◆ **REQUIRED WORK**
If an entry contains a picture, leave the picture out and reproduce everything else in the records below exactly.

◆ **GIVEN RECORDS**
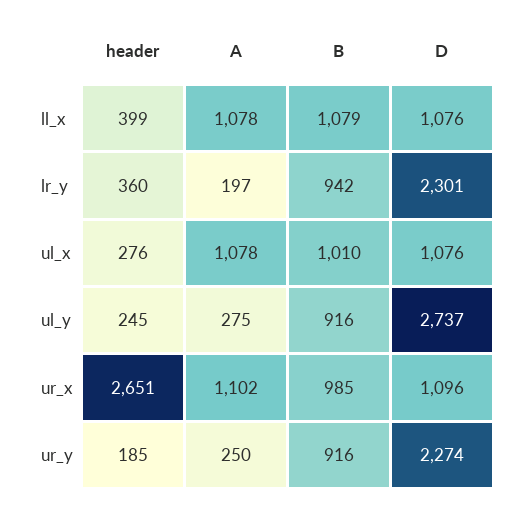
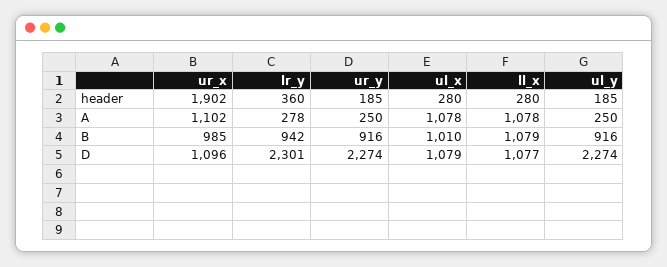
  {
    "header": {
-     "ll_x": 399,
+     "ll_x": 280,
      "lr_y": 360,
-     "ul_x": 276,
+     "ul_x": 280,
-     "ul_y": 245,
+     "ul_y": 185,
-     "ur_x": 2651,
+     "ur_x": 1902,
      "ur_y": 185
    },
    "A": {
      "ll_x": 1078,
-     "lr_y": 197,
+     "lr_y": 278,
      "ul_x": 1078,
-     "ul_y": 275,
+     "ul_y": 250,
      "ur_x": 1102,
      "ur_y": 250
    },
    "B": {
      "ll_x": 1079,
      "lr_y": 942,
      "ul_x": 1010,
      "ul_y": 916,
      "ur_x": 985,
      "ur_y": 916
    },
    "D": {
-     "ll_x": 1076,
+     "ll_x": 1077,
      "lr_y": 2301,
-     "ul_x": 1076,
+     "ul_x": 1079,
-     "ul_y": 2737,
+     "ul_y": 2274,
      "ur_x": 1096,
      "ur_y": 2274
    }
  }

◆ **TASK SOLUTION**
  {
    "header": {
-     "ll_x": 399,
+     "ll_x": 280,
      "lr_y": 360,
-     "ul_x": 276,
+     "ul_x": 280,
-     "ul_y": 245,
+     "ul_y": 185,
-     "ur_x": 2651,
+     "ur_x": 1902,
      "ur_y": 185
    },
    "A": {
      "ll_x": 1078,
-     "lr_y": 197,
+     "lr_y": 278,
      "ul_x": 1078,
-     "ul_y": 275,
+     "ul_y": 250,
      "ur_x": 1102,
      "ur_y": 250
    },
    "B": {
      "ll_x": 1079,
      "lr_y": 942,
      "ul_x": 1010,
      "ul_y": 916,
      "ur_x": 985,
      "ur_y": 916
    },
    "D": {
-     "ll_x": 1076,
+     "ll_x": 1077,
      "lr_y": 2301,
-     "ul_x": 1076,
+     "ul_x": 1079,
-     "ul_y": 2737,
+     "ul_y": 2274,
      "ur_x": 1096,
      "ur_y": 2274
    }
  }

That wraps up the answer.